**ABOUT THIS TASK:**
Copy the data below exactly, omitting any picture it contains.

**INPUT:**
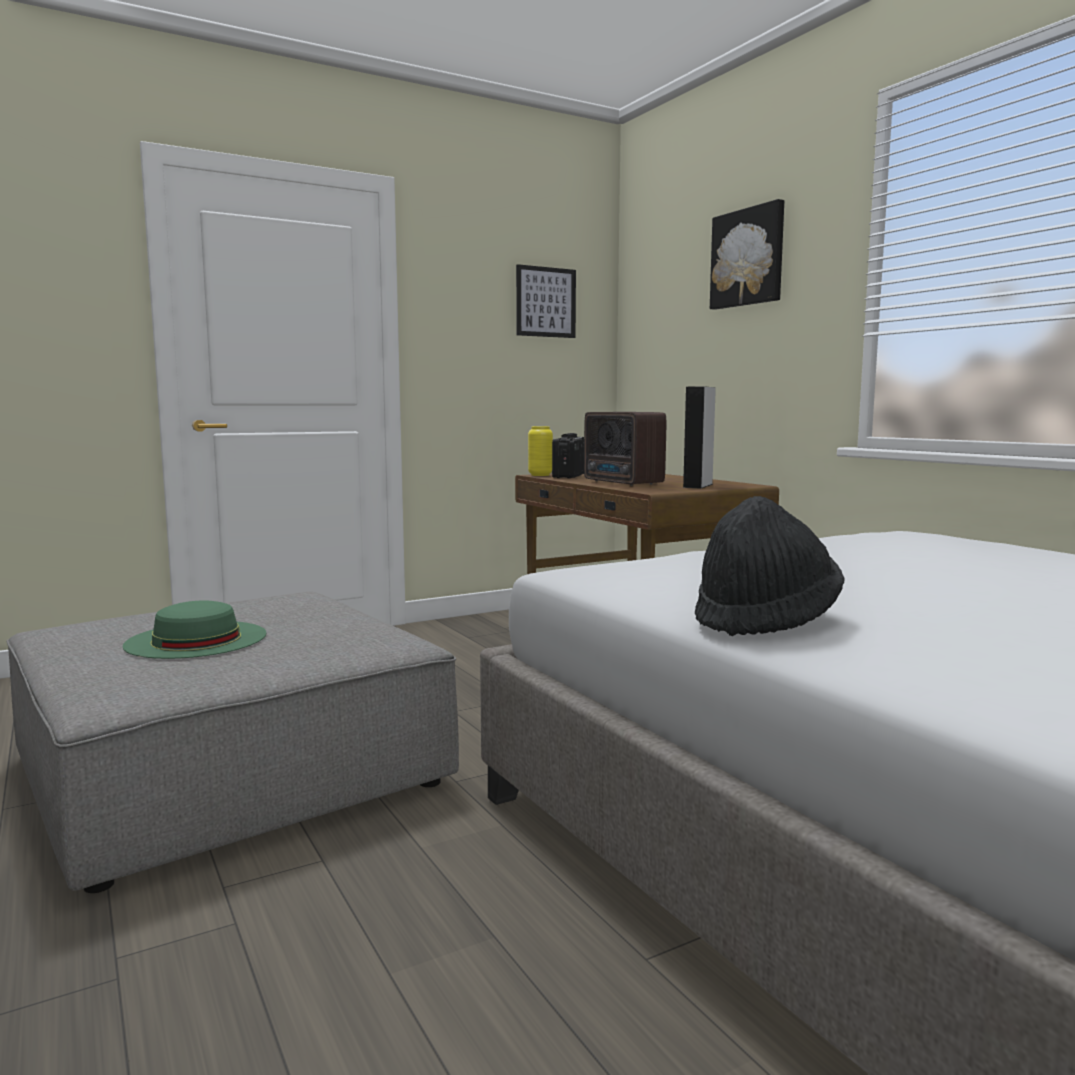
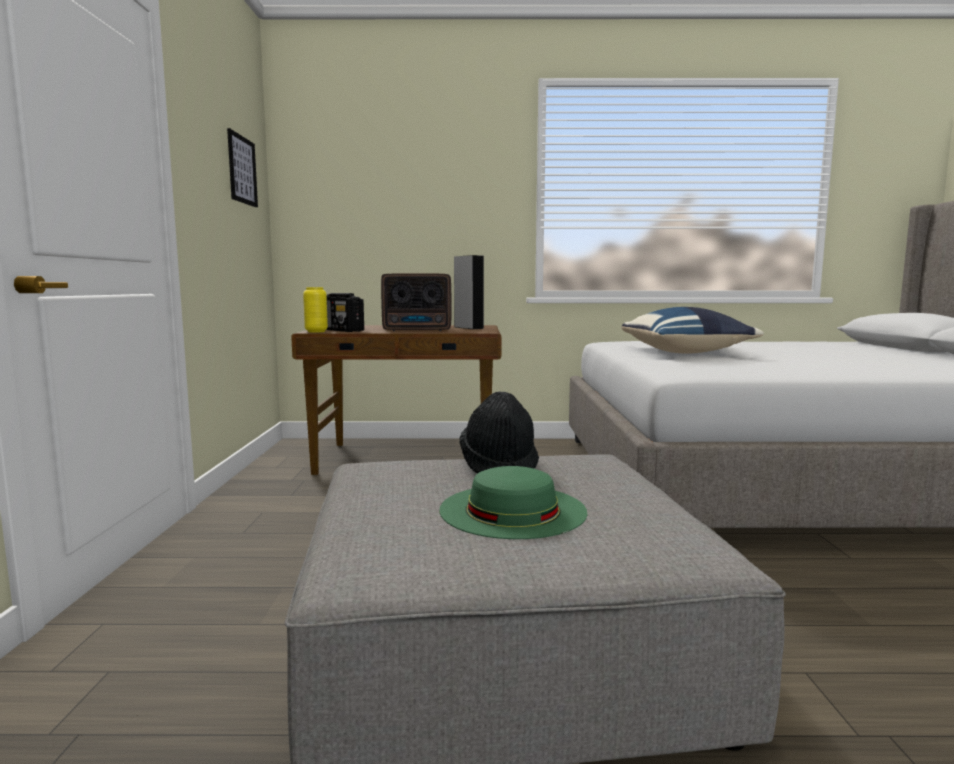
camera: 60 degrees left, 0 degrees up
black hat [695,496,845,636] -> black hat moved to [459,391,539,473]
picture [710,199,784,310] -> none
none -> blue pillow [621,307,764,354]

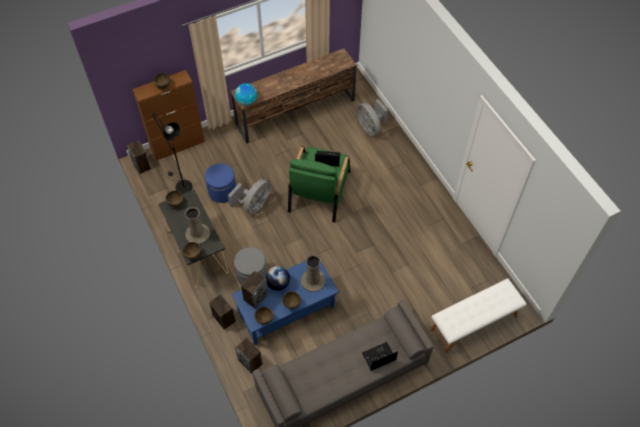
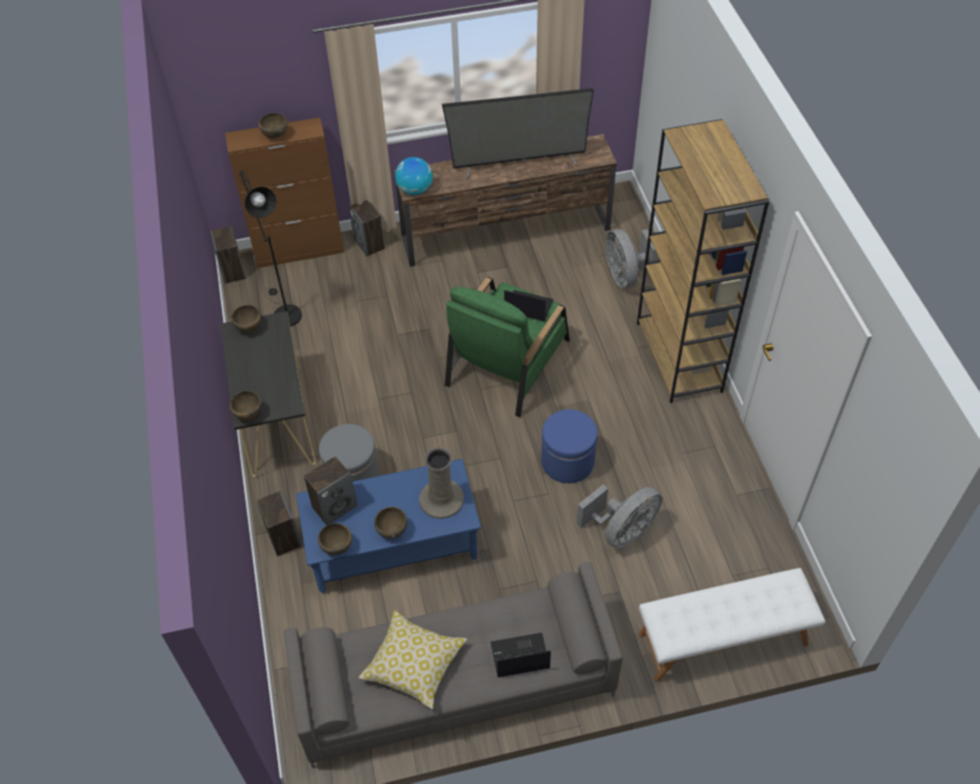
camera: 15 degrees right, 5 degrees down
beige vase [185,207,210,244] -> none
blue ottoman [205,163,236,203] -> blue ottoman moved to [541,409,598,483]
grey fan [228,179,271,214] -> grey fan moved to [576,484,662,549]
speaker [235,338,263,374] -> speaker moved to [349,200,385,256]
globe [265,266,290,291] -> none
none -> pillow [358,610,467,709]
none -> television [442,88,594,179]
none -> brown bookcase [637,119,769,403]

**PROBLEM SOLUTION:**
camera: 60 degrees left, 0 degrees up
black hat [695,496,845,636] -> black hat moved to [459,391,539,473]
picture [710,199,784,310] -> none
none -> blue pillow [621,307,764,354]

camera: 15 degrees right, 5 degrees down
beige vase [185,207,210,244] -> none
blue ottoman [205,163,236,203] -> blue ottoman moved to [541,409,598,483]
grey fan [228,179,271,214] -> grey fan moved to [576,484,662,549]
speaker [235,338,263,374] -> speaker moved to [349,200,385,256]
globe [265,266,290,291] -> none
none -> pillow [358,610,467,709]
none -> television [442,88,594,179]
none -> brown bookcase [637,119,769,403]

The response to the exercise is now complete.